Now entering its final week, the AK Festival has been an outstanding success and for those who have been slow on the uptake the programmers have kept some of the best for last.
Leo, created and performed by Tobias Wegner, demonstrates how a simple shift of perspective can generate a parallel dimension where the depressing omnipresence of gravity is triumphantly overthrown.
Defying conventional wisdom that illusionists should keep the tricks of the trade secret, the show revealingly presents two simultaneous views of the action: On one side of the stage an acrobatic performer is confined in a three-walled room, while alongside a life-size video projection of the room is tilted by 45 degrees so that the floor becomes a wall.
This simple device opens up endless possibilities and disclosing the method only enhances the magic.
The escape from gravity becomes a metaphor for the liberation of the imagination in a wildly inventive dance sequence that culminates with a spectacular interpretation of Frank Sinatra's I've Got The World on a String.
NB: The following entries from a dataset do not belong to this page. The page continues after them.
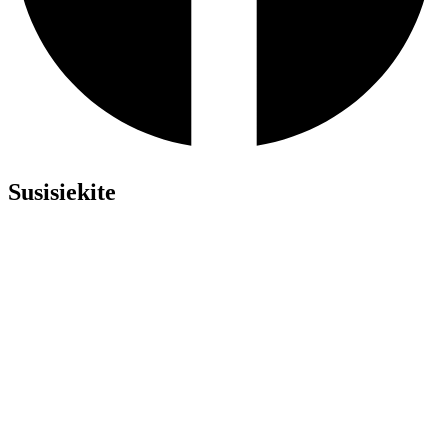
Susisiekite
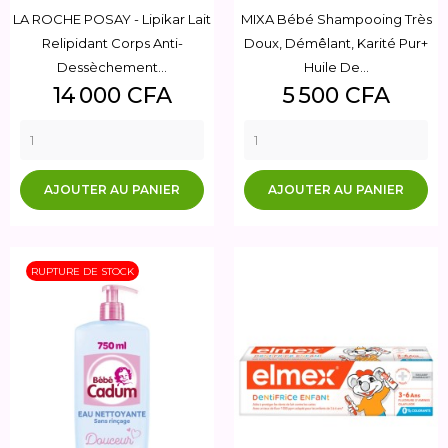
LA ROCHE POSAY - Lipikar Lait
MIXA Bébé Shampooing Très
Relipidant Corps Anti-
Doux, Démêlant, Karité Pur+
Dessèchement...
Huile De...
Prix
Prix
14 000 CFA
5 500 CFA
AJOUTER AU PANIER
AJOUTER AU PANIER
RUPTURE DE STOCK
Just when you think the show might have exhausted the possibilities of its method, a projected animation whisks us away on a whimsical oceanic fantasy that suddenly switches into a nightmarish vision of confinement.
These abrupt changes of mood lift the show beyond the realm of a circus spectacle and create an emotionally gripping narrative that has the audience rooting for the protagonist as he struggles to break free from the haunting confinement of his topsy-turvy world.
In line with Einstein's theories, messing with the laws of gravity inevitably affects the passage of time and the show's 60 minutes seems to race away in twinkling of an eye.
Review
What: Leo.
Where: Maidment Theatre until March 24.